Treuhandschaften „abgeschafft“

Gesellschaftsanteile, die zu treuen Handen übereignet worden sind, werden ab 1. Jänner 2016 dem Treugeber zugerechnet. Diese Bestimmung soll für Personen- und Kapitalgesellschaften gleichermaßen anzuwenden sein, womit die bisherige Gestaltungspraxis der Treuhandschaft künftig ausgedient hat.

Land- und Forstwirtschaft kommt ungeschoren davon

Die bisherige Besteuerung bei land- und forstwirtschaftlichen Grundstücken wird beibehalten. Die Bemessungsgrundlage ist daher wie bisher der Einheitswert.

Betriebsübertragungen weiterhin möglich

Bei unentgeltlichen bzw. teilunentgeltlichen Betriebsübertragungen wird der Betriebsfreibetrag auf EUR 900.000 angehoben, weiters soll die Grunderwerbsteuer für den unentgeltlichen Teil mit 0,5 % des Grundstückswertes begrenzt werden. Im Bereich der Land- und Forstwirtschaft beträgt der Freibetrag EUR 365.000, die Begrenzung des Steuertarifes beträgt hier 2 % (wie bisher).

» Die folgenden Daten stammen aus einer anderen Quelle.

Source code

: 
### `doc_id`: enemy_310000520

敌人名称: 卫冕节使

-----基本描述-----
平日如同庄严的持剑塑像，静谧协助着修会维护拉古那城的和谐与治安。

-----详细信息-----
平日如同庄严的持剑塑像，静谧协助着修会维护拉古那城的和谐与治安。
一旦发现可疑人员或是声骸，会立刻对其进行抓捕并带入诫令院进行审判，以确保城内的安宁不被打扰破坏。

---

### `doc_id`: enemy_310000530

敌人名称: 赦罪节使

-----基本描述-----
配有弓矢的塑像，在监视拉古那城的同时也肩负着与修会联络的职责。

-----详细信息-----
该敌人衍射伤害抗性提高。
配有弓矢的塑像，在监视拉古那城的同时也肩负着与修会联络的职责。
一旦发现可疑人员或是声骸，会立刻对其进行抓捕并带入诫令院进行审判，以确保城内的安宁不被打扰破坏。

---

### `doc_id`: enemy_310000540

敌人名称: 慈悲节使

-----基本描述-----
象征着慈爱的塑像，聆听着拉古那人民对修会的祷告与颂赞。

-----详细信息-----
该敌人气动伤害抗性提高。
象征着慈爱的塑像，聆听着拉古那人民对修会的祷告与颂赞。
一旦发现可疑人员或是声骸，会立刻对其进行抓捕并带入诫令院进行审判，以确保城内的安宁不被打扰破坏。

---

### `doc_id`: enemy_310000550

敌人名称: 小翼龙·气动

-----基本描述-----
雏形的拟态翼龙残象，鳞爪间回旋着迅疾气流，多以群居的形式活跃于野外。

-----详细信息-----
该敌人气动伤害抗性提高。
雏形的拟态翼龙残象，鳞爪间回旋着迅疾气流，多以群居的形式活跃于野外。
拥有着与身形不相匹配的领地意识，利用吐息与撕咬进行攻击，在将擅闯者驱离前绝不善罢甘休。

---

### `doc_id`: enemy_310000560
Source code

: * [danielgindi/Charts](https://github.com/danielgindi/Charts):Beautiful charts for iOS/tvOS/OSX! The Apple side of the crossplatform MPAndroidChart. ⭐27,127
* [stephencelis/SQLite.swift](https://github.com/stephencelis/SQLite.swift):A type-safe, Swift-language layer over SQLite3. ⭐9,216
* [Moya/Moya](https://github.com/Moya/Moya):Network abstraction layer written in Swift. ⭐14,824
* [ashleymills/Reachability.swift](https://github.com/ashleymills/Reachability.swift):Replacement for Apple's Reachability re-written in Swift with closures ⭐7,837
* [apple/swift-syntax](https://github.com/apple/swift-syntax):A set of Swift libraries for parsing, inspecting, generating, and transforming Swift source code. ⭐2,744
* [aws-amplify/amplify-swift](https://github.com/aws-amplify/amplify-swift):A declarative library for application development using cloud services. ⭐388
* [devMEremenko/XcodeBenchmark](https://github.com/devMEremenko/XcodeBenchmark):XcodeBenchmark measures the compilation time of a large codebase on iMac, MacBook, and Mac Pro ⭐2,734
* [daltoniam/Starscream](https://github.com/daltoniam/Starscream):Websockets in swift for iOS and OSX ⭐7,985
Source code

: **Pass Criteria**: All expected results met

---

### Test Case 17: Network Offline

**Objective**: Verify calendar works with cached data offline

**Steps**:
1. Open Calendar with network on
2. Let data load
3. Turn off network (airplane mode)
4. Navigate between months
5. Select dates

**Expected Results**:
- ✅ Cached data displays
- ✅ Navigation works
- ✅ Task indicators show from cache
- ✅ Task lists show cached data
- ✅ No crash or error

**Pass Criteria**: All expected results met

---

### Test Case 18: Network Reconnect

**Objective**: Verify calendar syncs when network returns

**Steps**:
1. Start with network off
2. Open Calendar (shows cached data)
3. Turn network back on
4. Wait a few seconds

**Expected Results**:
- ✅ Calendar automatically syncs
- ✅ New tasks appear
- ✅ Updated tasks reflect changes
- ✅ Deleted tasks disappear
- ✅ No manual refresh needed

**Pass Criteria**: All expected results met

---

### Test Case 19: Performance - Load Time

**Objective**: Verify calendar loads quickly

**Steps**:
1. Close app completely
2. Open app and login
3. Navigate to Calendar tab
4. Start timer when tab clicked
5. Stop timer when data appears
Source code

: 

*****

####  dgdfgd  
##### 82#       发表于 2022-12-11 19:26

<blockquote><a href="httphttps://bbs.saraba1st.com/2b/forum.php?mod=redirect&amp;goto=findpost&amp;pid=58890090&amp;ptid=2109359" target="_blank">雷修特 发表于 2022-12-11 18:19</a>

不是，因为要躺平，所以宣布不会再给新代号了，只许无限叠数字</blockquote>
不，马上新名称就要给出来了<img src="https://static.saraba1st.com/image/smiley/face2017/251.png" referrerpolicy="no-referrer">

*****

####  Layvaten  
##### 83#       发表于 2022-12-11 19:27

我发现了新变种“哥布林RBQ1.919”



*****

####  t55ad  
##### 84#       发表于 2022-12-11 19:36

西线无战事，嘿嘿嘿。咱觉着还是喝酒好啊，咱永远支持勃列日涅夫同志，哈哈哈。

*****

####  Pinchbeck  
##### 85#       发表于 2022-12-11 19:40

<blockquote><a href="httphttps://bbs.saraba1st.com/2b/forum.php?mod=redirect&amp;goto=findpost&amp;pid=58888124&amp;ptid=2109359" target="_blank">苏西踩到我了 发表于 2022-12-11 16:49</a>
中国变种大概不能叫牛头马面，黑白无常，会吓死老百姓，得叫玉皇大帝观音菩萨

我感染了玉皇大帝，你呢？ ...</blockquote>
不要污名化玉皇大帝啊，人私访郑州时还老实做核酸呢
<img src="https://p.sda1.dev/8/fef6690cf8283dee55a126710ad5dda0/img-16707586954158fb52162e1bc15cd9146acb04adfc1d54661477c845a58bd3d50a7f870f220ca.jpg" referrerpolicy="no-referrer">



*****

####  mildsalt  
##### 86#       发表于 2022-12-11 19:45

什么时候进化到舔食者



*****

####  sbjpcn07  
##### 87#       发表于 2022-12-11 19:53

Ehegattenwohnungen begünstigt

Wohnungen von bis zu 150 m² werden laut Gesetzesentwurf bei Erwerb unter Lebenden bzw. bei Erwerb von Todes wegen (durch den Partner, Ehegatten) steuerfrei belassen werden. Bislang stand die Befreiung nur zu, wenn die Wohnungsgröße insgesamt nicht überschritten wurde. Künftig soll nur der überschreitende Teil (d.h. jener, welcher über 150 m² liegt) der Grunderwerbsteuer unterliegen, womit die geltenden 150 m² nunmehr als Freibetrag zu verstehen sind.

Stiftungssteueräquivalent

Das Stiftungseingangssteueräquivalent wird in die neue Logik integriert und unverändert beibehalten. Für Stiftungen kommt es hier erwartungsgemäß zu keinen Entlastungen gegenüber der aktuellen Rechtslage.

Umgründungen

Umgründungen werden künftig vom Wert der Gegenleistung, mindestens aber vom Grundstückswert bemessen. Der Steuersatz beträgt 0,5 %.

TPA Horwath-Tipp:
"Künftig sind bei Erwerbsstrukturierungen und Umgründungen vermehrt grunderwerbsteuerliche Aspekte zu beachten", warnt sagt Karin Fuhrmann, Steuerberaterin und Immobilienexpertin bei TPA Horwath. In Einzelfällen ist es voraussichtlich günstiger, geplante Umgründungen nicht aufzuschieben sondern notwendige Strukturbereinigungen vorzuziehen. Umgründungen auf den 31. Dezember 2014 müssen bis 30. September 2015 erfolgen, womit Eile geboten ist.